PROBLEM. Your task is to restate the listing word for word without the pictures.

RECORDED DATA.
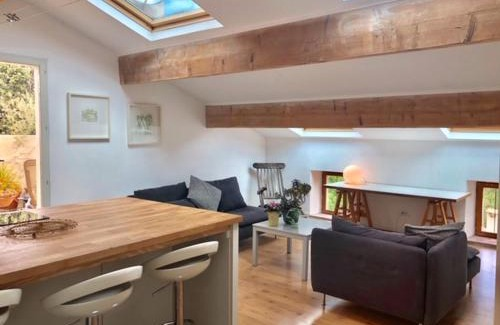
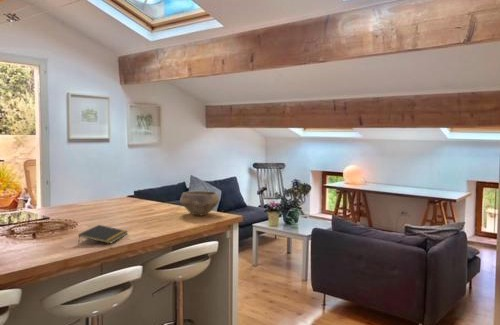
+ bowl [179,190,220,216]
+ notepad [77,224,129,245]
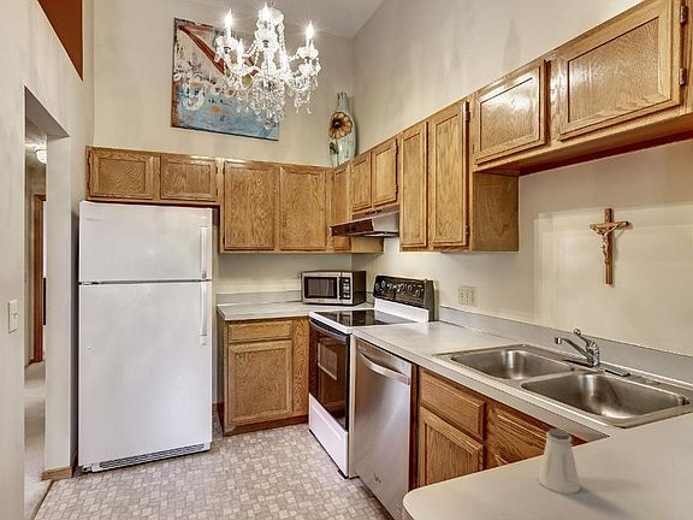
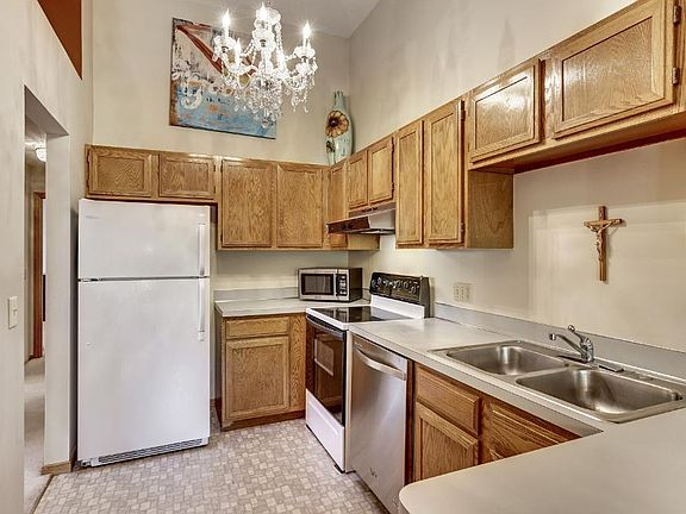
- saltshaker [538,427,581,495]
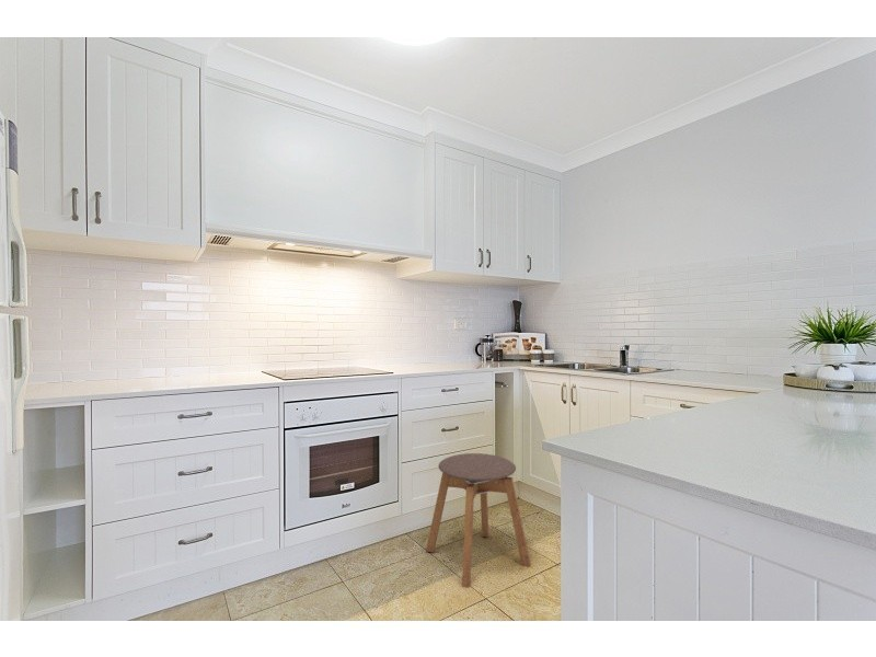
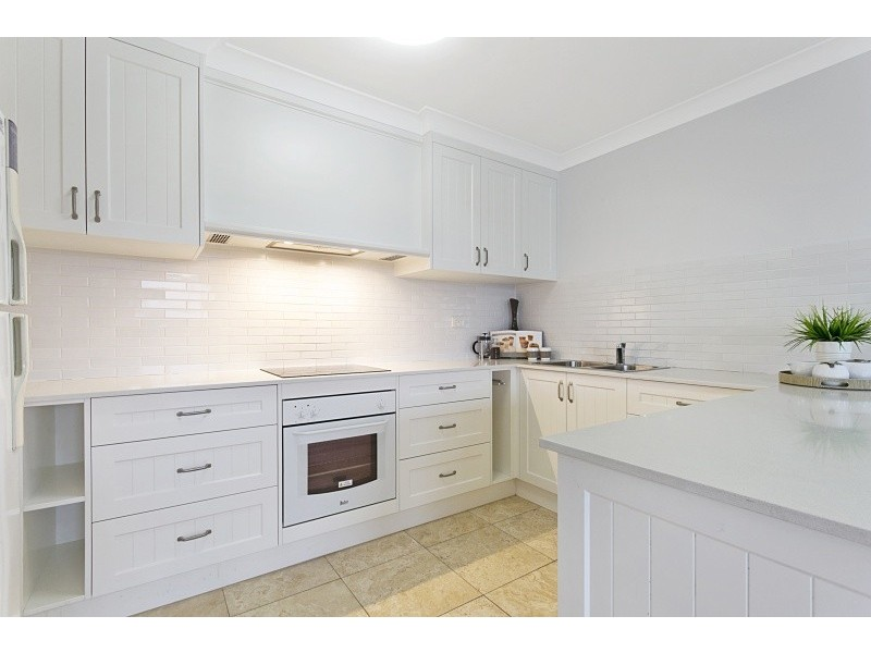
- stool [425,452,532,589]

ANSWER FOR THIS EXERCISE.
+ bowl [179,190,220,216]
+ notepad [77,224,129,245]
- saltshaker [538,427,581,495]
- stool [425,452,532,589]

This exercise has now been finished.